> **Collected data**
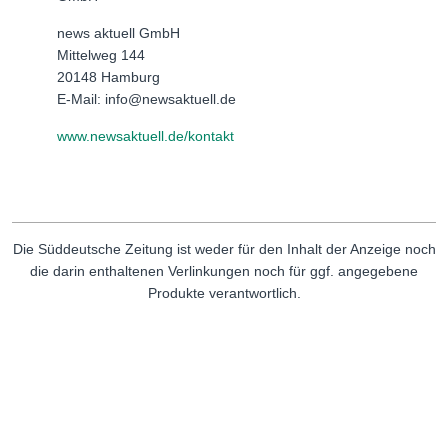
news aktuell GmbH
Mittelweg 144
20148 Hamburg
E-Mail: info@newsaktuell.de
www.newsaktuell.de/kontakt
Die Süddeutsche Zeitung ist weder für den Inhalt der Anzeige noch
die darin enthaltenen Verlinkungen noch für ggf. angegebene
Produkte verantwortlich.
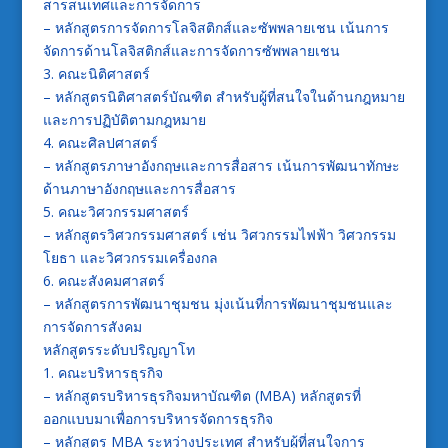
สารสนเทศและการจัดการ
– หลักสูตรการจัดการโลจิสติกส์และซัพพลายเชน เน้นการ
จัดการด้านโลจิสติกส์และการจัดการซัพพลายเชน
3. คณะนิติศาสตร์
– หลักสูตรนิติศาสตร์บัณฑิต สำหรับผู้ที่สนใจในด้านกฎหมาย
และการปฏิบัติตามกฎหมาย
4. คณะศิลปศาสตร์
– หลักสูตรภาษาอังกฤษและการสื่อสาร เน้นการพัฒนาทักษะ
ด้านภาษาอังกฤษและการสื่อสาร
5. คณะวิศวกรรมศาสตร์
– หลักสูตรวิศวกรรมศาสตร์ เช่น วิศวกรรมไฟฟ้า วิศวกรรม
โยธา และวิศวกรรมเครื่องกล
6. คณะสังคมศาสตร์
– หลักสูตรการพัฒนาชุมชน มุ่งเน้นที่การพัฒนาชุมชนและ
การจัดการสังคม
หลักสูตรระดับปริญญาโท
1. คณะบริหารธุรกิจ
– หลักสูตรบริหารธุรกิจมหาบัณฑิต (MBA) หลักสูตรที่
ออกแบบมาเพื่อการบริหารจัดการธุรกิจ
– หลักสูตร MBA ระหว่างประเทศ สำหรับผู้ที่สนใจการ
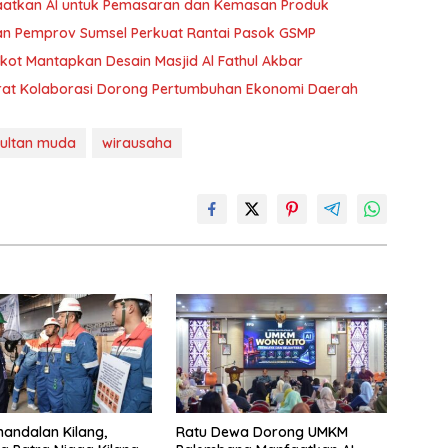
atkan AI untuk Pemasaran dan Kemasan Produk
 dan Pemprov Sumsel Perkuat Rantai Pasok GSMP
ot Mantapkan Desain Masjid Al Fathul Akbar
rat Kolaborasi Dorong Pertumbuhan Ekonomi Daerah
sultan muda
wirausaha
andalan Kilang,
Ratu Dewa Dorong UMKM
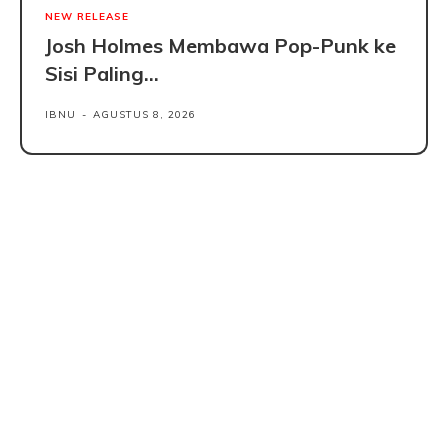
NEW RELEASE
Josh Holmes Membawa Pop-Punk ke
Sisi Paling...
IBNU
-
AGUSTUS 8, 2026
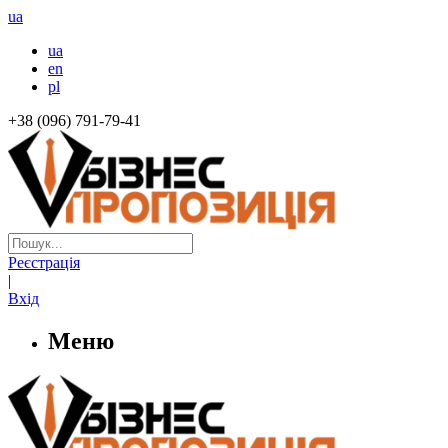
ua
ua
en
pl
+38 (096) 791-79-41
Реєстрація
|
Вхід
Меню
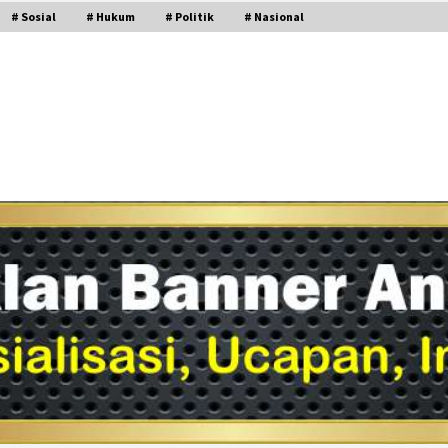
# Sosial
# Hukum
# Politik
# Nasional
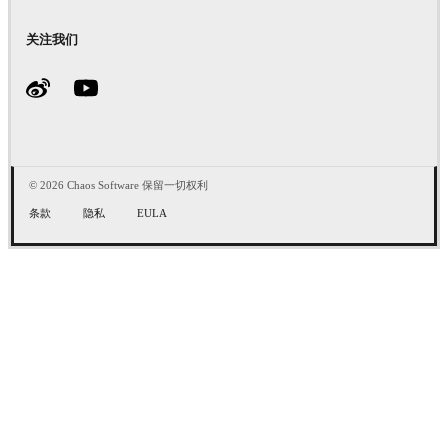
关注我们
© 2026 Chaos Software 保留一切权利
条款
隐私
EULA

> **Assigned task**
The answer must be one number: how many lines in the records above contain "หารธ".

> **Answer space**
2